Le Gabon franchit une étape décisive dans la protection de ses écosystèmes. À l’issue d’un atelier national de plusieurs jours organisé à Libreville, la Stratégie et le Plan d’Action Nationaux pour la Biodiversité (SPANB) 2022-2030 a été validée. Ce document stratégique marque un tournant pour l’avenir des forêts, des côtes et de la faune gabonaise.

Ce texte fondateur, décrit comme « la boussole du pays pour orienter les politiques publiques, renforcer la protection des milieux naturels et assurer une gestion durable de son patrimoine biologique unique », trace une feuille de route claire pour les années à venir.

Le Gabon s’engage à concrétiser, d’ici 2030, quatre priorités majeures : préserver au minimum 30 % des terres, zones côtières et marines ; restaurer les écosystèmes dégradés ; réduire les menaces pesant sur la biodiversité, comme le braconnage, la déforestation ou la pollution ; et mobiliser des financements pérennes pour la conservation.

Une fois enrichie des dernières contributions des acteurs locaux, cette SPANB sera soumise au Gouvernement pour validation. Elle sera ensuite transmise au Secrétariat de la Convention sur la diversité biologique (CDB) afin de formaliser l’engagement international du Gabon.

Pour Mme Tsayi Mouvagha, coordonnatrice de la stratégie, l’heure est désormais à l’action : « La priorité absolue réside dans la diffusion de ce plan auprès des institutions, des entreprises, des populations et des associations. Son succès dépendra de son ancrage concret sur l’ensemble du territoire. »

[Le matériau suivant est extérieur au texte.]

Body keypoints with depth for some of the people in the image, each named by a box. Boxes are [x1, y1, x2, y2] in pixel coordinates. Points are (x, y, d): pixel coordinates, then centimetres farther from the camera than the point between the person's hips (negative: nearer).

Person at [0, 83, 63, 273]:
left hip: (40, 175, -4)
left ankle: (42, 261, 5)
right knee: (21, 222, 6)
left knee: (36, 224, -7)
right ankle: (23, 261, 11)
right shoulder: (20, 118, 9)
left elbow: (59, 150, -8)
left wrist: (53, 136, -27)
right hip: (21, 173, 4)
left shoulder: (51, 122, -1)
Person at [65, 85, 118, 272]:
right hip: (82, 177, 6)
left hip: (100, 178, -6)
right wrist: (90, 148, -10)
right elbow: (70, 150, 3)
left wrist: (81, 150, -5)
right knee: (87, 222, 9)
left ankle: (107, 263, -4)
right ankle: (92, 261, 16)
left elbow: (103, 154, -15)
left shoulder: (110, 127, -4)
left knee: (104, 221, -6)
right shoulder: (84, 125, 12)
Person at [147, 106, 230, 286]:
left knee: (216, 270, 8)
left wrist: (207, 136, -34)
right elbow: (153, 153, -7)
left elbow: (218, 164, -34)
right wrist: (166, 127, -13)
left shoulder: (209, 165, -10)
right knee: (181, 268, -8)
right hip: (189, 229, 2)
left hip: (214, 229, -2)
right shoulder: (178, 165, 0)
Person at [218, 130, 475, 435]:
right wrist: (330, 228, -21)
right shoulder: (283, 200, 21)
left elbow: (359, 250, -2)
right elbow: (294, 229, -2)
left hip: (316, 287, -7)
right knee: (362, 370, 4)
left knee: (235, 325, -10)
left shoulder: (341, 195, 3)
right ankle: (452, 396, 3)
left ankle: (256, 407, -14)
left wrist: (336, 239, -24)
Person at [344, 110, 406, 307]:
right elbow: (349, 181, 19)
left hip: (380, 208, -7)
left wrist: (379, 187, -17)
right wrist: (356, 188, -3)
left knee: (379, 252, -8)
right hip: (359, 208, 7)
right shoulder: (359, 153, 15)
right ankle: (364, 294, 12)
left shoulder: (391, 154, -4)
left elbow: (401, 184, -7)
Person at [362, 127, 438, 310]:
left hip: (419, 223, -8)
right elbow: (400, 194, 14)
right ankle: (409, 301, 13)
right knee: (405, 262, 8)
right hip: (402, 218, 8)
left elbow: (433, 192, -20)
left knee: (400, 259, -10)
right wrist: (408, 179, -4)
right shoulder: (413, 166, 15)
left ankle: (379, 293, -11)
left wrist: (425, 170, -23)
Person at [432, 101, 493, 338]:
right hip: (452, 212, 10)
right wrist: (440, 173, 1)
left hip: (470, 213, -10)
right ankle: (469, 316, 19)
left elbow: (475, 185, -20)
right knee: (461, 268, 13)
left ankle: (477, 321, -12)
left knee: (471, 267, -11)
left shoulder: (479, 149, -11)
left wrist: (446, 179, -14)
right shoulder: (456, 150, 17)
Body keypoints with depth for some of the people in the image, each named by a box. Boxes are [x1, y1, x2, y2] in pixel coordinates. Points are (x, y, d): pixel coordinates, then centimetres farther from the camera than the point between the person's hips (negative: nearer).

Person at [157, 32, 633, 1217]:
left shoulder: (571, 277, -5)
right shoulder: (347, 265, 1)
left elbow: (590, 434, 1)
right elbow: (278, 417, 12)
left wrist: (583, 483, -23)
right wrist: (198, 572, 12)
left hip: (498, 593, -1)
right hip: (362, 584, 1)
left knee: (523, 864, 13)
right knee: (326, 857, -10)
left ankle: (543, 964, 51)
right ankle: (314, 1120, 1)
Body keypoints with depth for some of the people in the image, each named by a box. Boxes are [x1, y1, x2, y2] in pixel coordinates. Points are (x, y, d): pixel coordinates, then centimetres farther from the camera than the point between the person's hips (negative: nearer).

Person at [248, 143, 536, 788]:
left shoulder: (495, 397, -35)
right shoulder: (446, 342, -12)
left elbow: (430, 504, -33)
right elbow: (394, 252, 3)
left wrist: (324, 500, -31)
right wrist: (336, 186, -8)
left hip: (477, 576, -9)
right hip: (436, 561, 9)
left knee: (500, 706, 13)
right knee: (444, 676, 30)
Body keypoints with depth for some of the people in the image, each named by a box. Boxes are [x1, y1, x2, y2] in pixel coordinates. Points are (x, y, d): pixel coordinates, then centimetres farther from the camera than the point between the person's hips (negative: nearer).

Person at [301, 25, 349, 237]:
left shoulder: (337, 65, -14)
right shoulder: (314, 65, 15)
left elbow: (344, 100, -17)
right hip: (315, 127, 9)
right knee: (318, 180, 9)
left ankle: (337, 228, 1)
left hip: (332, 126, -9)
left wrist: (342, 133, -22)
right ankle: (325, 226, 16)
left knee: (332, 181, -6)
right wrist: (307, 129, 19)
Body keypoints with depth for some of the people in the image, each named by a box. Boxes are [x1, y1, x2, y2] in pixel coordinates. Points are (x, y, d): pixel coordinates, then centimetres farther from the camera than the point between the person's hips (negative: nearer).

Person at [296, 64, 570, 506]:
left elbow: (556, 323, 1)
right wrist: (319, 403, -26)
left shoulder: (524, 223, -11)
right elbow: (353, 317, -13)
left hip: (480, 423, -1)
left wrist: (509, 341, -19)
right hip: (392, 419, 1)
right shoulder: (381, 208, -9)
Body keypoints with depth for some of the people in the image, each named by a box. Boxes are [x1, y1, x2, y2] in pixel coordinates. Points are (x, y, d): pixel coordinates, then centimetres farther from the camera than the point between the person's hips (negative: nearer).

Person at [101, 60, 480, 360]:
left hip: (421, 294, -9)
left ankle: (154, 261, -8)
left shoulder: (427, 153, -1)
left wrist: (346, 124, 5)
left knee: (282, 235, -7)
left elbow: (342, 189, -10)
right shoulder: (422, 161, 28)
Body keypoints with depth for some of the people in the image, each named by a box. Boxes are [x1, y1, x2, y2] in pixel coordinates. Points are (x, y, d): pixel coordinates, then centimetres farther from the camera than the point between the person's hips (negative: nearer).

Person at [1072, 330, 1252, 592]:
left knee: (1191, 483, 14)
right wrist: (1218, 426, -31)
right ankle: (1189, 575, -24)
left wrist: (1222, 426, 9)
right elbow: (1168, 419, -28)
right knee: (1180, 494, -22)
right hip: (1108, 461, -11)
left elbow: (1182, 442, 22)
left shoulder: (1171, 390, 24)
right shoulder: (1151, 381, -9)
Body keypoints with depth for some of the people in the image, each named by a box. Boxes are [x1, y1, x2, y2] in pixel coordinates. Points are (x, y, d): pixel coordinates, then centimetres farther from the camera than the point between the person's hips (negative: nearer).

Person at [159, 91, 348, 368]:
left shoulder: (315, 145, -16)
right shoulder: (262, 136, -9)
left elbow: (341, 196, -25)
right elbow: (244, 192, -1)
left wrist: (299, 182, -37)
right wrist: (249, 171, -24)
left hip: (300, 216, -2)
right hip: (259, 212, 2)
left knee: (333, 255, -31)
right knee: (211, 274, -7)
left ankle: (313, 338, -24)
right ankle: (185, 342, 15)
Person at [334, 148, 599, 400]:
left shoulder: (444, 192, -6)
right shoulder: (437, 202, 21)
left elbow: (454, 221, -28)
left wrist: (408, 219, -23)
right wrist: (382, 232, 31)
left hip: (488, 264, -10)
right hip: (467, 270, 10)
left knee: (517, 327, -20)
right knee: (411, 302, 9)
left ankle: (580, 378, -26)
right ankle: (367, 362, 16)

Avec une couverture forestière atteignant 88 % et 13 parcs nationaux, le Gabon se positionne comme un acteur clé de la biodiversité. Cette SPANB 2022-2030 doit servir de guide pour concilier croissance économique, exploitation des ressources et préservation des milieux naturels.

Cependant, son efficacité reste conditionnée à l’allocation de moyens suffisants et à l’implication active des collectivités locales, des acteurs économiques et des communautés locales. Sans cela, ce projet pourrait rester lettre morte.